We can see from above that we now have our baseline predictor matrices for both our training and testing datasets, which shows rating values that incorporate bias calculations and our raw average.

RMSE with baseline predictors

To test to see if these new baseline predictor matrices are more effective and contain less error than our raw average matrix computed earlier, we can calculate the RMSE on these as well:

rmse_train_baseline <- sqrt(mean((bookdf_train - baseline_train)^2, na.rm = TRUE))
rmse_test_baseline <- sqrt(mean((bookdf_test - baseline_test)^2, na.rm = TRUE))

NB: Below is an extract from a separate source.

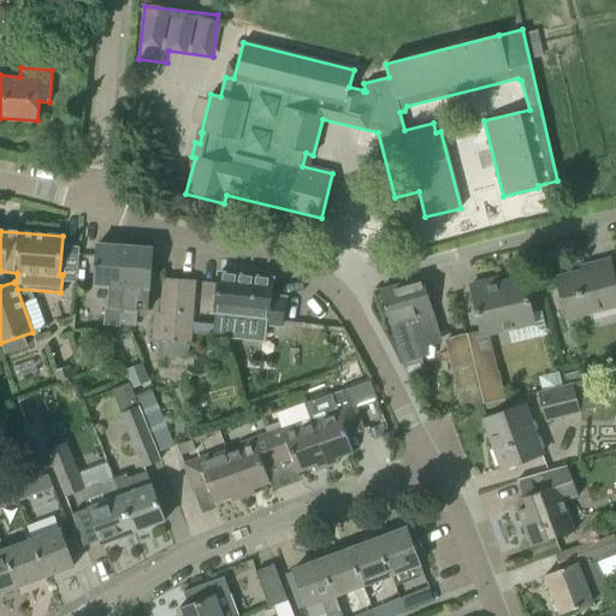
[(102,325),(122,326),(119,318),(125,247),(96,244),(94,286),(108,288),(106,306),(105,306),(102,325)]
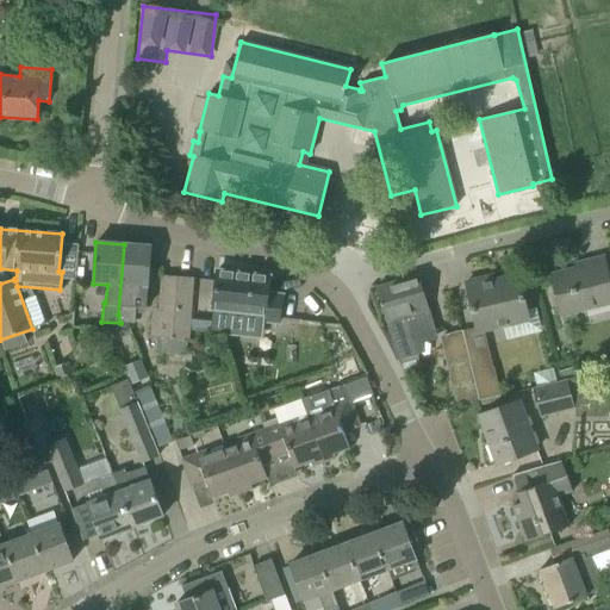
[(118,315),(120,323),(135,323),(136,307),(145,309),(150,247),(124,244),(118,315)]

paste0('The RMSE value for our baseline training matrix is ', round(rmse_train_baseline, 2))

## [1] "The RMSE value for our baseline training matrix is 0.91"

paste0('The RMSE value for our baseline testing matrix is ', round(rmse_test_baseline, 2))

## [1] "The RMSE value for our baseline testing matrix is 0.89"

As we can see, these RMSE values are much lower than our initial RMSE values predicted earlier – indicating that these matrices that factor in bias will be better performers in predicting user ratings on the books listed in the dataset.

Percent improvement and takeaways

To demonstrate the actual improvement from our initial RMSE values calculated on our raw average matrices, we can perform the calculations below:

pct_improve_train <- (1 - (rmse_train_baseline/rmse_train)) * 100
paste0('The RMSE improved by ', round(pct_improve_train, 2), '% on the training dataset.')

## [1] "The RMSE improved by 29.79% on the training dataset."

pct_improve_test <- (1 - (rmse_test_baseline/rmse_test)) * 100
paste0('The RMSE improved by ', round(pct_improve_test, 2), '% on the test dataset.')

## [1] "The RMSE improved by 32.62% on the test dataset."

In the end, the baseline predictors reduced the error in the predictions by almost a third relative to the raw average predictors!